1 (14.5oz) can diced tomatoes with chiles & chili spices (do not drain)
1 (10oz) can red enchilada sauce
1 (15oz) can Luck’s® Pinto Beans, drained, rinsed
1/3 cup chopped fresh cilantro
1 tablespoon fresh lime juice
4 (8-inch) fat-free flour tortillas
1 tablespoon vegetable oil
2 tablespoons water
1/2 cup crumbled queso fresco cheese (2oz)
In 10-inch skillet, heat diced tomatoes and enchilada sauce over medium heat until boiling; stir in beans, mashing some with fork. Reduce heat; simmer 8 to 10 minutes or until mixture is thick, stirring occasionally. Stir in cilantro and lime juice.
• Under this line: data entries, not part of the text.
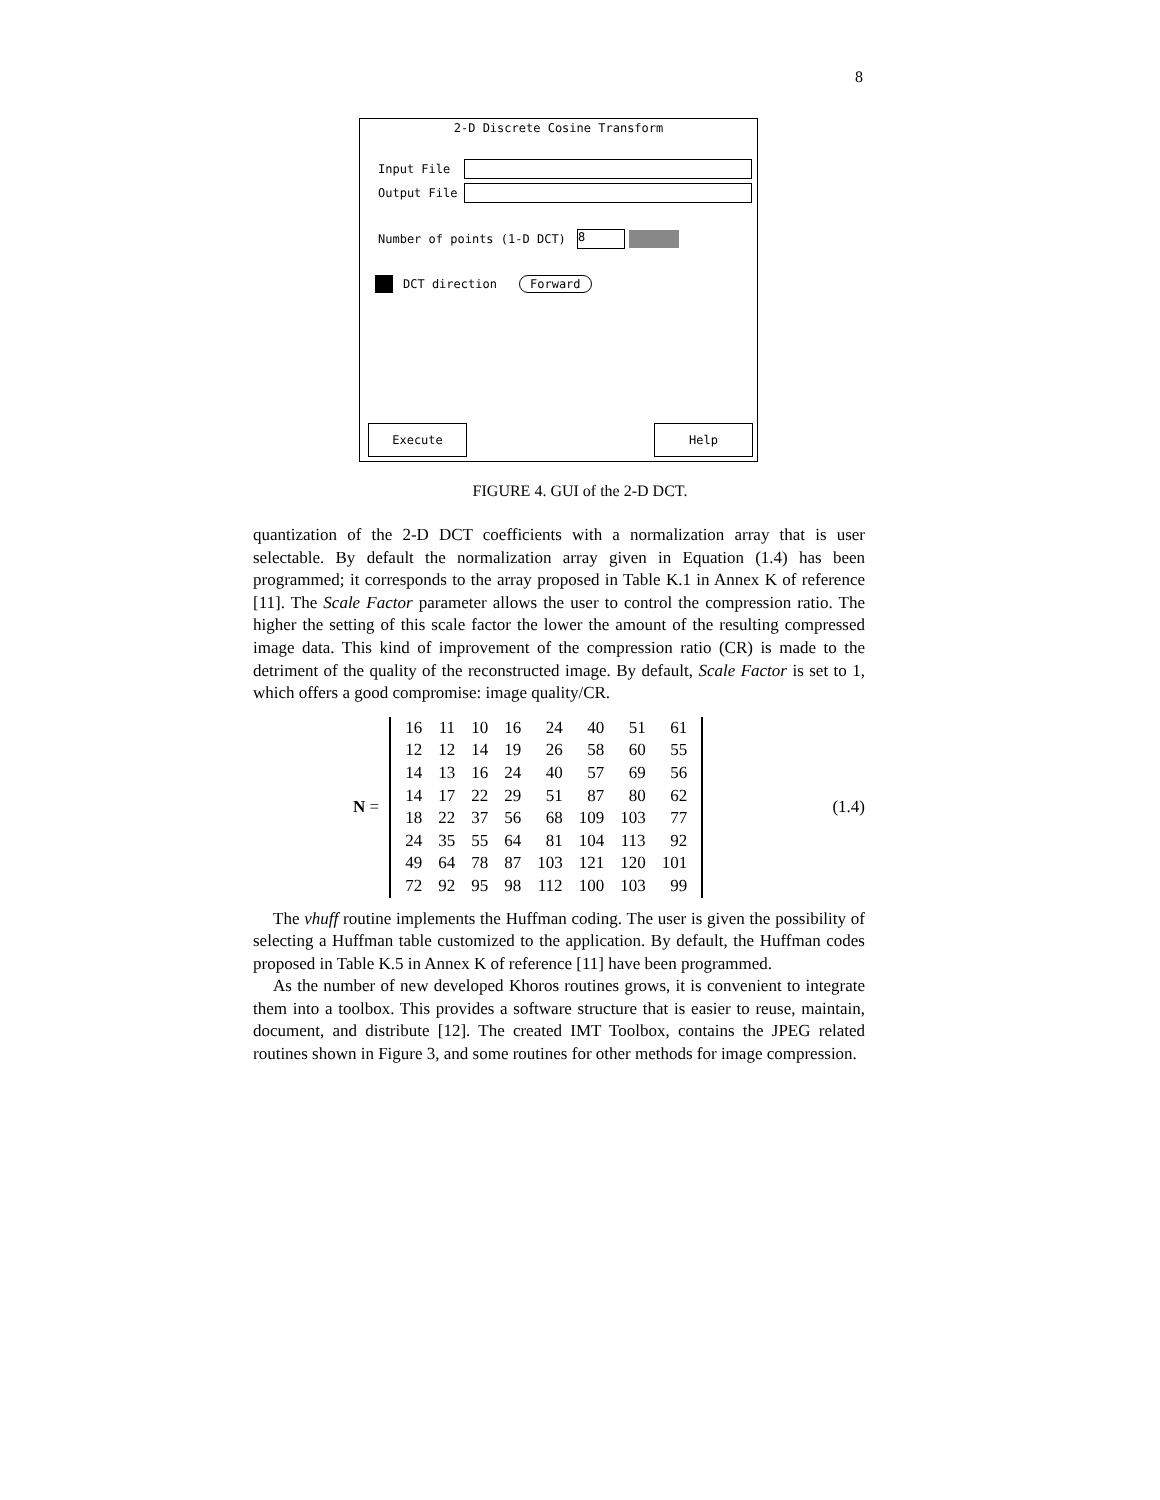8
2-D Discrete Cosine Transform
Input File
Output File
Number of points (1-D DCT)
8
DCT direction Forward
Execute Help
FIGURE 4. GUI of the 2-D DCT.
quantization of the 2-D DCT coefficients with a normalization array that is user selectable. By default the normalization array given in Equation (1.4) has been programmed; it corresponds to the array proposed in Table K.1 in Annex K of reference [11]. The Scale Factor parameter allows the user to control the compression ratio. The higher the setting of this scale factor the lower the amount of the resulting compressed image data. This kind of improvement of the compression ratio (CR) is made to the detriment of the quality of the reconstructed image. By default, Scale Factor is set to 1, which offers a good compromise: image quality/CR.
N =
| 16 | 11 | 10 | 16 | 24 | 40 | 51 | 61 |
| 12 | 12 | 14 | 19 | 26 | 58 | 60 | 55 |
| 14 | 13 | 16 | 24 | 40 | 57 | 69 | 56 |
| 14 | 17 | 22 | 29 | 51 | 87 | 80 | 62 |
| 18 | 22 | 37 | 56 | 68 | 109 | 103 | 77 |
| 24 | 35 | 55 | 64 | 81 | 104 | 113 | 92 |
| 49 | 64 | 78 | 87 | 103 | 121 | 120 | 101 |
| 72 | 92 | 95 | 98 | 112 | 100 | 103 | 99 |
(1.4)
The vhuff routine implements the Huffman coding. The user is given the possibility of selecting a Huffman table customized to the application. By default, the Huffman codes proposed in Table K.5 in Annex K of reference [11] have been programmed.
As the number of new developed Khoros routines grows, it is convenient to integrate them into a toolbox. This provides a software structure that is easier to reuse, maintain, document, and distribute [12]. The created IMT Toolbox, contains the JPEG related routines shown in Figure 3, and some routines for other methods for image compression.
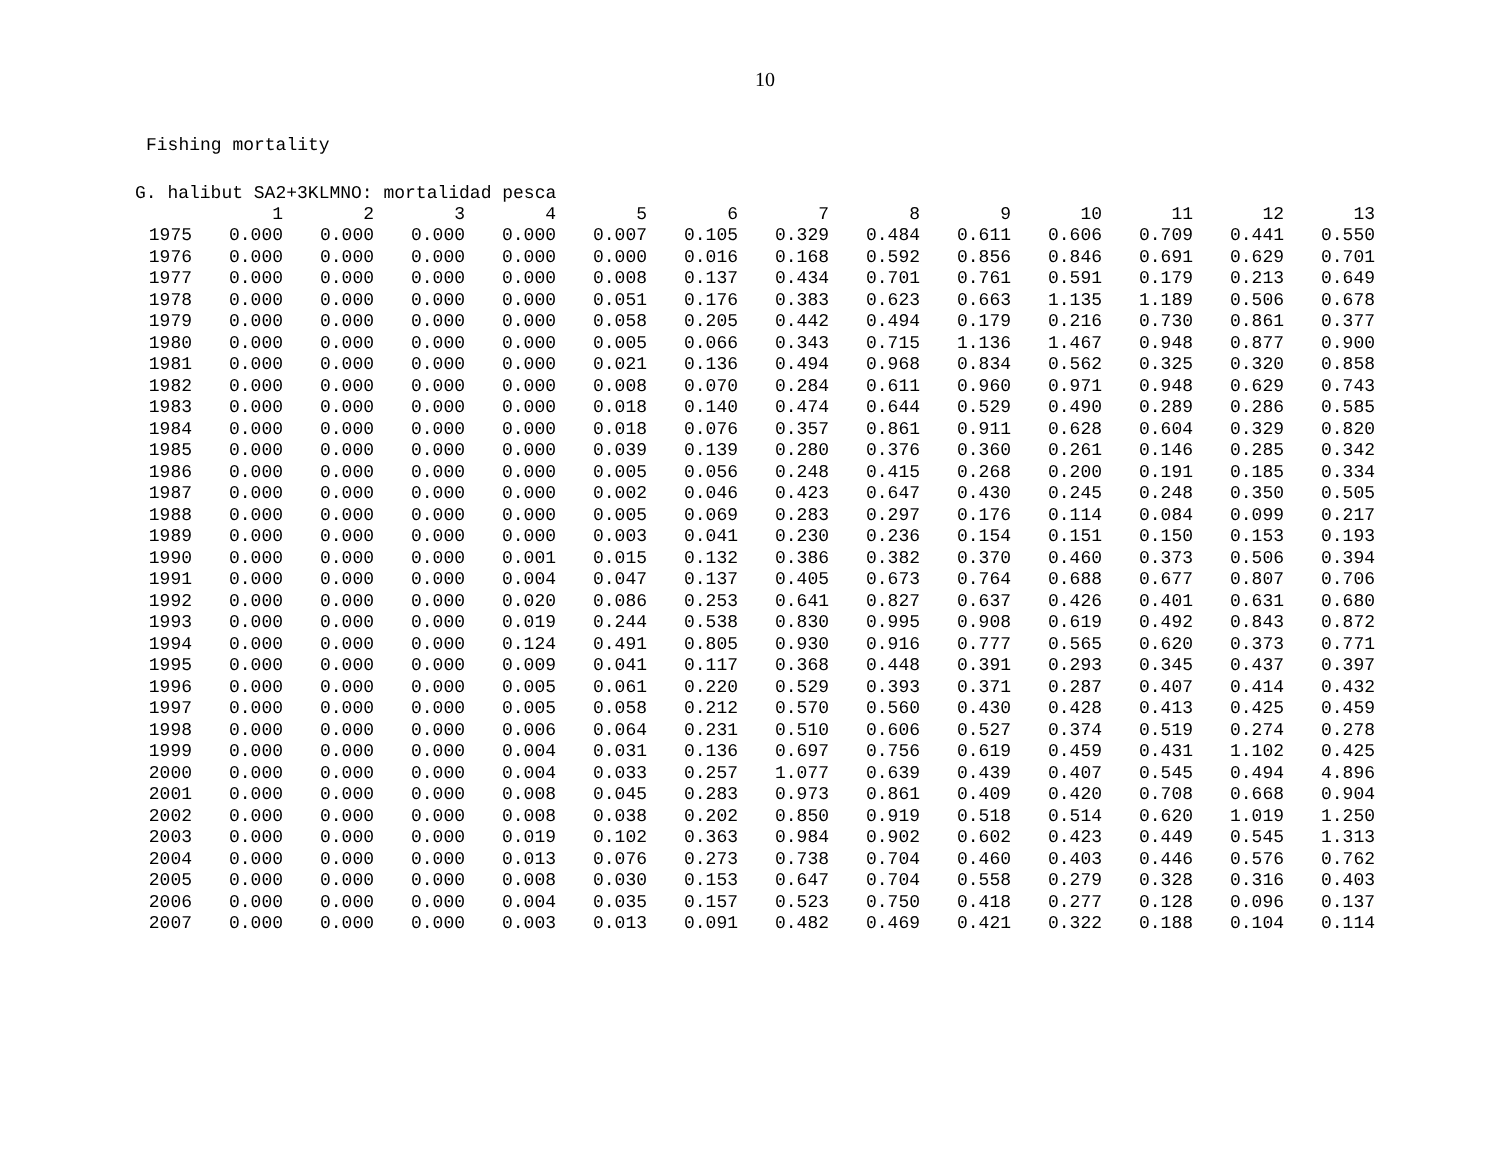10
Fishing mortality
G. halibut SA2+3KLMNO: mortalidad pesca
| | 1 | 2 | 3 | 4 | 5 | 6 | 7 | 8 | 9 | 10 | 11 | 12 | 13 |
| --- | --- | --- | --- | --- | --- | --- | --- | --- | --- | --- | --- | --- | --- |
| 1975 | 0.000 | 0.000 | 0.000 | 0.000 | 0.007 | 0.105 | 0.329 | 0.484 | 0.611 | 0.606 | 0.709 | 0.441 | 0.550 |
| 1976 | 0.000 | 0.000 | 0.000 | 0.000 | 0.000 | 0.016 | 0.168 | 0.592 | 0.856 | 0.846 | 0.691 | 0.629 | 0.701 |
| 1977 | 0.000 | 0.000 | 0.000 | 0.000 | 0.008 | 0.137 | 0.434 | 0.701 | 0.761 | 0.591 | 0.179 | 0.213 | 0.649 |
| 1978 | 0.000 | 0.000 | 0.000 | 0.000 | 0.051 | 0.176 | 0.383 | 0.623 | 0.663 | 1.135 | 1.189 | 0.506 | 0.678 |
| 1979 | 0.000 | 0.000 | 0.000 | 0.000 | 0.058 | 0.205 | 0.442 | 0.494 | 0.179 | 0.216 | 0.730 | 0.861 | 0.377 |
| 1980 | 0.000 | 0.000 | 0.000 | 0.000 | 0.005 | 0.066 | 0.343 | 0.715 | 1.136 | 1.467 | 0.948 | 0.877 | 0.900 |
| 1981 | 0.000 | 0.000 | 0.000 | 0.000 | 0.021 | 0.136 | 0.494 | 0.968 | 0.834 | 0.562 | 0.325 | 0.320 | 0.858 |
| 1982 | 0.000 | 0.000 | 0.000 | 0.000 | 0.008 | 0.070 | 0.284 | 0.611 | 0.960 | 0.971 | 0.948 | 0.629 | 0.743 |
| 1983 | 0.000 | 0.000 | 0.000 | 0.000 | 0.018 | 0.140 | 0.474 | 0.644 | 0.529 | 0.490 | 0.289 | 0.286 | 0.585 |
| 1984 | 0.000 | 0.000 | 0.000 | 0.000 | 0.018 | 0.076 | 0.357 | 0.861 | 0.911 | 0.628 | 0.604 | 0.329 | 0.820 |
| 1985 | 0.000 | 0.000 | 0.000 | 0.000 | 0.039 | 0.139 | 0.280 | 0.376 | 0.360 | 0.261 | 0.146 | 0.285 | 0.342 |
| 1986 | 0.000 | 0.000 | 0.000 | 0.000 | 0.005 | 0.056 | 0.248 | 0.415 | 0.268 | 0.200 | 0.191 | 0.185 | 0.334 |
| 1987 | 0.000 | 0.000 | 0.000 | 0.000 | 0.002 | 0.046 | 0.423 | 0.647 | 0.430 | 0.245 | 0.248 | 0.350 | 0.505 |
| 1988 | 0.000 | 0.000 | 0.000 | 0.000 | 0.005 | 0.069 | 0.283 | 0.297 | 0.176 | 0.114 | 0.084 | 0.099 | 0.217 |
| 1989 | 0.000 | 0.000 | 0.000 | 0.000 | 0.003 | 0.041 | 0.230 | 0.236 | 0.154 | 0.151 | 0.150 | 0.153 | 0.193 |
| 1990 | 0.000 | 0.000 | 0.000 | 0.001 | 0.015 | 0.132 | 0.386 | 0.382 | 0.370 | 0.460 | 0.373 | 0.506 | 0.394 |
| 1991 | 0.000 | 0.000 | 0.000 | 0.004 | 0.047 | 0.137 | 0.405 | 0.673 | 0.764 | 0.688 | 0.677 | 0.807 | 0.706 |
| 1992 | 0.000 | 0.000 | 0.000 | 0.020 | 0.086 | 0.253 | 0.641 | 0.827 | 0.637 | 0.426 | 0.401 | 0.631 | 0.680 |
| 1993 | 0.000 | 0.000 | 0.000 | 0.019 | 0.244 | 0.538 | 0.830 | 0.995 | 0.908 | 0.619 | 0.492 | 0.843 | 0.872 |
| 1994 | 0.000 | 0.000 | 0.000 | 0.124 | 0.491 | 0.805 | 0.930 | 0.916 | 0.777 | 0.565 | 0.620 | 0.373 | 0.771 |
| 1995 | 0.000 | 0.000 | 0.000 | 0.009 | 0.041 | 0.117 | 0.368 | 0.448 | 0.391 | 0.293 | 0.345 | 0.437 | 0.397 |
| 1996 | 0.000 | 0.000 | 0.000 | 0.005 | 0.061 | 0.220 | 0.529 | 0.393 | 0.371 | 0.287 | 0.407 | 0.414 | 0.432 |
| 1997 | 0.000 | 0.000 | 0.000 | 0.005 | 0.058 | 0.212 | 0.570 | 0.560 | 0.430 | 0.428 | 0.413 | 0.425 | 0.459 |
| 1998 | 0.000 | 0.000 | 0.000 | 0.006 | 0.064 | 0.231 | 0.510 | 0.606 | 0.527 | 0.374 | 0.519 | 0.274 | 0.278 |
| 1999 | 0.000 | 0.000 | 0.000 | 0.004 | 0.031 | 0.136 | 0.697 | 0.756 | 0.619 | 0.459 | 0.431 | 1.102 | 0.425 |
| 2000 | 0.000 | 0.000 | 0.000 | 0.004 | 0.033 | 0.257 | 1.077 | 0.639 | 0.439 | 0.407 | 0.545 | 0.494 | 4.896 |
| 2001 | 0.000 | 0.000 | 0.000 | 0.008 | 0.045 | 0.283 | 0.973 | 0.861 | 0.409 | 0.420 | 0.708 | 0.668 | 0.904 |
| 2002 | 0.000 | 0.000 | 0.000 | 0.008 | 0.038 | 0.202 | 0.850 | 0.919 | 0.518 | 0.514 | 0.620 | 1.019 | 1.250 |
| 2003 | 0.000 | 0.000 | 0.000 | 0.019 | 0.102 | 0.363 | 0.984 | 0.902 | 0.602 | 0.423 | 0.449 | 0.545 | 1.313 |
| 2004 | 0.000 | 0.000 | 0.000 | 0.013 | 0.076 | 0.273 | 0.738 | 0.704 | 0.460 | 0.403 | 0.446 | 0.576 | 0.762 |
| 2005 | 0.000 | 0.000 | 0.000 | 0.008 | 0.030 | 0.153 | 0.647 | 0.704 | 0.558 | 0.279 | 0.328 | 0.316 | 0.403 |
| 2006 | 0.000 | 0.000 | 0.000 | 0.004 | 0.035 | 0.157 | 0.523 | 0.750 | 0.418 | 0.277 | 0.128 | 0.096 | 0.137 |
| 2007 | 0.000 | 0.000 | 0.000 | 0.003 | 0.013 | 0.091 | 0.482 | 0.469 | 0.421 | 0.322 | 0.188 | 0.104 | 0.114 |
Meanwhile, heat 12-inch nonstick skillet over medium heat. Spray with cooking spray. Heat tortillas, one at a time, cooking 1 minute per side or until heated. Place on plate; cover to keep warm. When sauce is almost ready, heat oil in same 12-inch skillet over medium heat. Break eggs into skillet, keeping yolks intact. Cook until whites start to set. Add water; cover. Cook 1 to 2 minutes or until white is completely set and yolk is desired doneness.
Place tortillas on 4 dinner plates. Top each with 1/2 cup of the bean mixture and an egg. Sprinkle with cheese.